During the day the vehicles were greased, cleaned, and polished in the coachyard at Millbank, Westminster. Then, about five o'clock, two horses drew them slowly along the cobbled streets to various inns near the GPO. The Swan with Two Necks, in Lad Lane, a thoroughfare near Gresham Street which, like the inn, has since disappeared, was one of the most important. From its yard departed the mail coaches for Exeter, Bath and Devonport; Salisbury and Exeter; Exeter, Devonport, and Falmouth; Nottingham and Halifax; Birmingham, Shrewsbury, and Holyhead (for Ireland); Peterborough, Lincoln, and Hull; Lichfield, Warrington, and Liverpool; Ipswich and Norwich; Bristol and Pembroke; Manchester, Carlisle, and Port Patrick; Southhampton and Poole; Cirencester and Stroud; Cambridge, King's Lynn, and Wells-next-the-Sea; and Dover.
From the Golden Cross at the Charing Cross end of the Strand mail coaches left for Gloucester and Carmarthen; Dover; Nottingham and Halifax; Hastings; Cirencester and Stroud. From the Bell and Crown, Holborn, the coaches took on passengers for Salisbury and Exeter; Boston and Louth; Cambridge, King's Lynn, and Wells-next-the-Sea. At the Spread Eagle, Gracechurch Street, the routes covered were Exeter, Devonport, and Falmouth; and Peterborough, Lincoln, and Hull. At Blossom's Inn, Lawrence Lane, stood the Brighton coach. At the Bull and Mouth, St Martin's Lane, Wetherby, Carlisle, and Glasgow; Nottingham, Sheffield, and Leeds; Worcester and Ludlow; Exeter, Falmouth, and Penzance; Edinburgh and Thurso. From the Saracen's Head, Snow Hill, the coach for Boston and Louth. From the White Horse, Fetter Lane, Portsmouth; and Ipswich and Yarmouth. From the Belle Sauvage, Ludgate Hill, Newmarket and Norwich; and from the Bolt-in-Tun, Fleet Street, Portsmouth and Hastings.

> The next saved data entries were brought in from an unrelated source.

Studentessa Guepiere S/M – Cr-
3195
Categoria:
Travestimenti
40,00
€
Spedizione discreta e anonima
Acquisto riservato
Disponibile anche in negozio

In the yards of these inns the four horses to take the coach on its first stage were harnessed, while the luggage was stowed on board and passengers settled down for their long journey through the night. The scenes must have been as bustling and exciting as anything at a modern railway terminus, and the onlooker at the Swan with Two Necks must have marvelled at the fact that within this single yard travellers could step aboard a vehicle which would take them to the four corners of the country - to Ipswich or Falmouth, Holyhead or Leeds. Eight coaches all due to leave simultaneously to take up their position in a single file outside the GPO was a sight that Londoners loved to see, and was a matter of wide-eyed wonder to the rural traveller on his first visit to the Metropolis'.
- F. George Kay, Royal Mail. The Story of the Posts in England from the Time of Edward IVth to the Present Day, London, 1951, p51-2.